When the time came to enroll in college, playing a collegiate sport was a major factor in her decision. Hogan originally sought to play basketball in college, but encouragement from her parents led her to the lacrosse route. The choice ultimately came down to RWU and James Madison University in Harrisonburg, Virginia. With lacrosse not an option at JMU, a Division I program, Hogan enrolled at RWU unrecruited, taking the chance on competing for a roster spot in the women’s lacrosse program.

Since then, her résumé speaks for itself. In her rookie season, she earned a spot on the All-CCC Third Team. She’s earned All-CCC First Team twice, CCC Offensive Player of the Year in 2017 and helped lead the Hawks to the 2016 CCC title.

“That was probably a huge highlight,” Hogan said. “Especially since it was never done before and making it to the N.C.A.A. Tournament was huge for our program. That’s definitely probably the highlight of my four years here.”

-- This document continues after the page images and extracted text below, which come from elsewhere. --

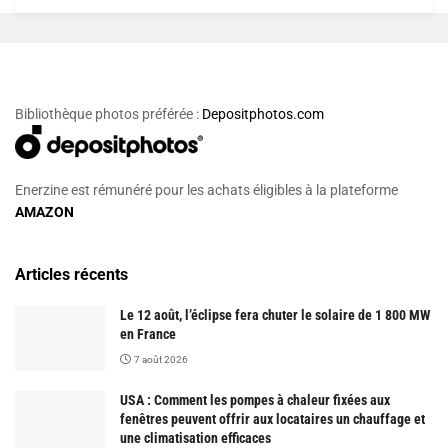
Bibliothèque photos préférée :
Depositphotos.com
Enerzine est rémunéré pour les achats éligibles à la plateforme
AMAZON
Articles récents
Le 12 août, l’éclipse fera chuter le solaire de 1 800 MW
en France
7 août 2026
USA : Comment les pompes à chaleur fixées aux
fenêtres peuvent offrir aux locataires un chauffage et
une climatisation efficaces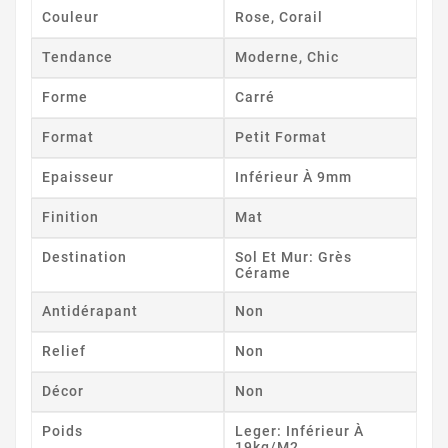
Couleur
Rose, Corail
Tendance
Moderne, Chic
Forme
Carré
Format
Petit Format
Epaisseur
Inférieur À 9mm
Finition
Mat
Destination
Sol Et Mur: Grès
Cérame
Antidérapant
Non
Relief
Non
Décor
Non
Poids
Leger: Inférieur À
19kg/m2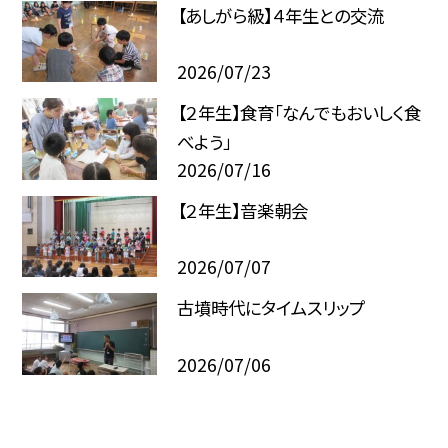
【あしがら級】４年生との交流
2026/07/23
【２年生】食育「なんでもおいしく食
べよう」
2026/07/16
【２年生】音楽朝会
2026/07/07
古墳時代にタイムスリップ
2026/07/06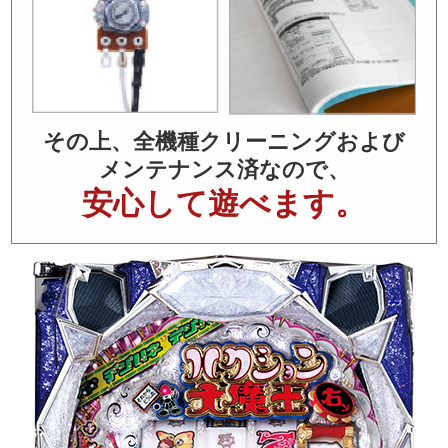
その上、全機種クリーニングおよび
メンテナンス済なので、
安心して遊べます。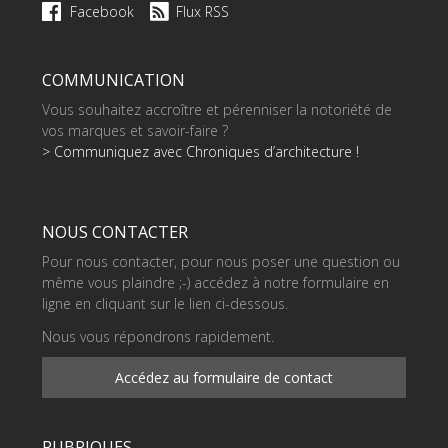
Facebook
Flux RSS
COMMUNICATION
Vous souhaitez accroître et pérenniser la notoriété de
vos marques et savoir-faire ?
> Communiquez avec Chroniques d’architecture !
NOUS CONTACTER
Pour nous contacter, pour nous poser une question ou
même vous plaindre ;-) accédez à notre formulaire en
ligne en cliquant sur le lien ci-dessous.
Nous vous répondrons rapidement.
Accédez au formulaire de contact
RUBRIQUES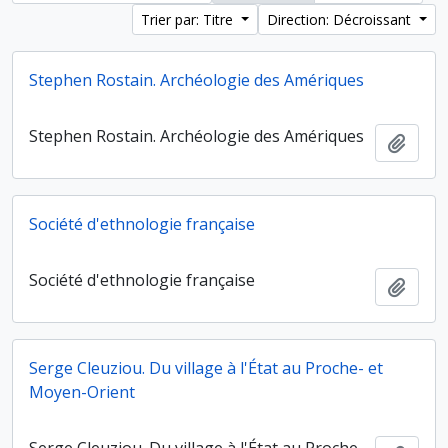
Trier par: Titre
Direction: Décroissant
Stephen Rostain. Archéologie des Amériques
Stephen Rostain. Archéologie des Amériques
Ajout
Société d'ethnologie française
Société d'ethnologie française
Ajout
Serge Cleuziou. Du village à l'État au Proche- et
Moyen-Orient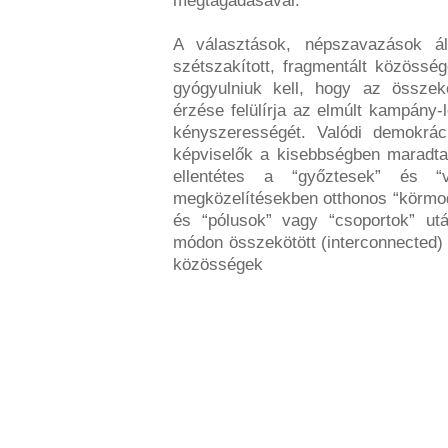
megtagadásával.
A választások, népszavazások á
szétszakított, fragmentált közössé
gyógyulniuk kell, hogy az összek
érzése felülírja az elmúlt kampány-
kényszerességét. Valódi demokrác
képviselők a kisebbségben maradtak
ellentétes a “győztesek” és “v
megközelítésekben otthonos “körmode
és “pólusok” vagy “csoportok” u
módon összekötött (interconnected
közösségek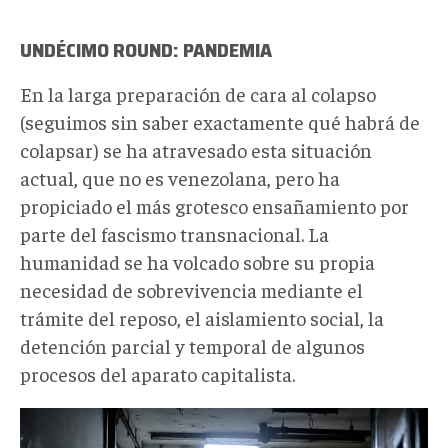
UNDÉCIMO ROUND: PANDEMIA
En la larga preparación de cara al colapso
(seguimos sin saber exactamente qué habrá de
colapsar) se ha atravesado esta situación
actual, que no es venezolana, pero ha
propiciado el más grotesco ensañamiento por
parte del fascismo transnacional. La
humanidad se ha volcado sobre su propia
necesidad de sobrevivencia mediante el
trámite del reposo, el aislamiento social, la
detención parcial y temporal de algunos
procesos del aparato capitalista.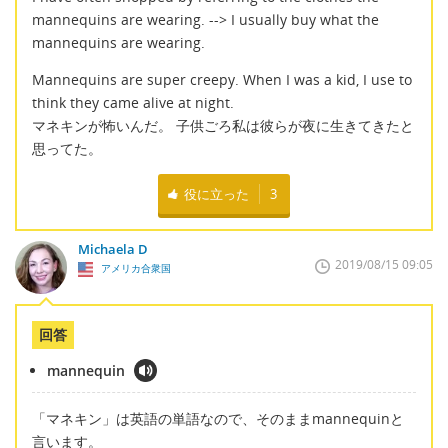
mannequins are wearing. --> I usually buy what the
mannequins are wearing.
Mannequins are super creepy. When I was a kid, I use to
think they came alive at night.
マネキンが怖いんだ。 子供ごろ私は彼らが夜に生きてきたと
思ってた。
役に立った
3
Michaela D
2019/08/15 09:05
アメリカ合衆国
回答
mannequin
「マネキン」は英語の単語なので、そのままmannequinと
言います。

She also has a great chance of surpassing Kelsey Rahilly this season for the No. 1 spot on the RWU All-Time Career Points list.

While Hogan has experienced much athletic success throughout her playing career, she actually faced a little adversity when she first arrived at RWU. The adjustment of going from a high school student-athlete to a college student-athlete was at times difficult and demanding. As a freshman, some professors were not as understanding of her athletic commitments and responsibilities as others while the workload became hard to manage and what seemed like little time to have any freedom.

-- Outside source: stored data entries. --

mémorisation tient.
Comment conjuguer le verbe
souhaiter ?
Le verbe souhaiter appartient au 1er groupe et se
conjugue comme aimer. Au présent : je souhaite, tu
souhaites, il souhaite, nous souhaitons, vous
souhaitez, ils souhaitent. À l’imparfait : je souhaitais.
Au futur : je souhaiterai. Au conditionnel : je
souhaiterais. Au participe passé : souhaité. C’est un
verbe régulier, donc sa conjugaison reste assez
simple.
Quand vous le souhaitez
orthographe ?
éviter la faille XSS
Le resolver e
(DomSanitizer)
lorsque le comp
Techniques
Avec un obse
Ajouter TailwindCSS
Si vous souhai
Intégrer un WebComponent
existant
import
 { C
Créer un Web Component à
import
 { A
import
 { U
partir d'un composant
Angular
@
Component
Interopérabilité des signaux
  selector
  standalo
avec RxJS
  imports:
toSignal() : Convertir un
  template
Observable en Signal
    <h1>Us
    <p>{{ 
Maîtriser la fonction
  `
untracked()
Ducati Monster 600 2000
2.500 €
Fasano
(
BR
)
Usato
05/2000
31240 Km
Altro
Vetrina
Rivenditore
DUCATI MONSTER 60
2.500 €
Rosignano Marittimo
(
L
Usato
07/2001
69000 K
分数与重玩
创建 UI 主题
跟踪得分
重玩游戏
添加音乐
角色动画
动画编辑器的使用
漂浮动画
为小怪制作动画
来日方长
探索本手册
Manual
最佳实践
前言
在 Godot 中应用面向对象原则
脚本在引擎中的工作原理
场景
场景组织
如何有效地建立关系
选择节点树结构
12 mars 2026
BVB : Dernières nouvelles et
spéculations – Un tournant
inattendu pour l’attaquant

“I had pretty good time management skills, but I kind of had to realize how much more I needed to sacrifice for the team with 6 a.m. lifts, to two-hour practices, to scout sessions on our next opponent,” Hogan said. “I kind of had to switch everything around and it was definitely hard and there were some points where I questioned why I played, but my love for the game never changed.”

Obviously, things for Hogan turned out alright. Now in the final month and a half of her college career, Hogan’s beginning to realize that her journey is coming full circle.

“Playing lacrosse the seniors would always say, ‘Take it in. Take it in. It flies by,’” Hogan said. “Looking back at it, it definitely did fly by, but I don’t think I could have asked honestly for a more perfect experience. Everything panned out the way I think it was meant to be.”

In the handful of times left she’ll suit up, donning her No. 11 jersey on the Bayside Field turf, she’s as determined as ever to compete and leave it all out on the field.

“Knowing that this is my last year, I don’t want to hold back because after this there’s probably no more playing again.”